◆ Problem to solve ◆
Restate the following records word for word without images.

(Page images and extracted text)
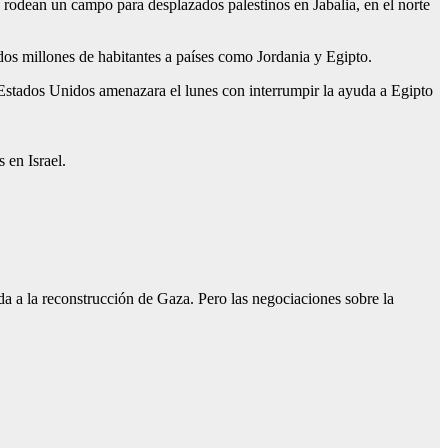
rodean un campo para desplazados palestinos en Jabalia, en el norte
dos millones de habitantes a países como Jordania y Egipto.
de Estados Unidos amenazara el lunes con interrumpir la ayuda a Egipto
 en Israel.
ada a la reconstrucción de Gaza. Pero las negociaciones sobre la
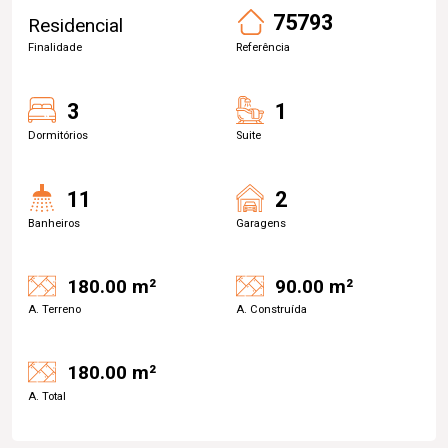
75793
Residencial
Finalidade
Referência
3
1
Dormitórios
Suite
11
2
Banheiros
Garagens
180.00 m²
90.00 m²
A. Terreno
A. Construída
180.00 m²
A. Total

◆ Solution for this problem ◆
rodean un campo para desplazados palestinos en Jabalia, en el norte
dos millones de habitantes a países como Jordania y Egipto.
de Estados Unidos amenazara el lunes con interrumpir la ayuda a Egipto
 en Israel.
ada a la reconstrucción de Gaza. Pero las negociaciones sobre la
75793
Residencial
Finalidade
Referência
3
1
Dormitórios
Suite
11
2
Banheiros
Garagens
180.00 m²
90.00 m²
A. Terreno
A. Construída
180.00 m²
A. Total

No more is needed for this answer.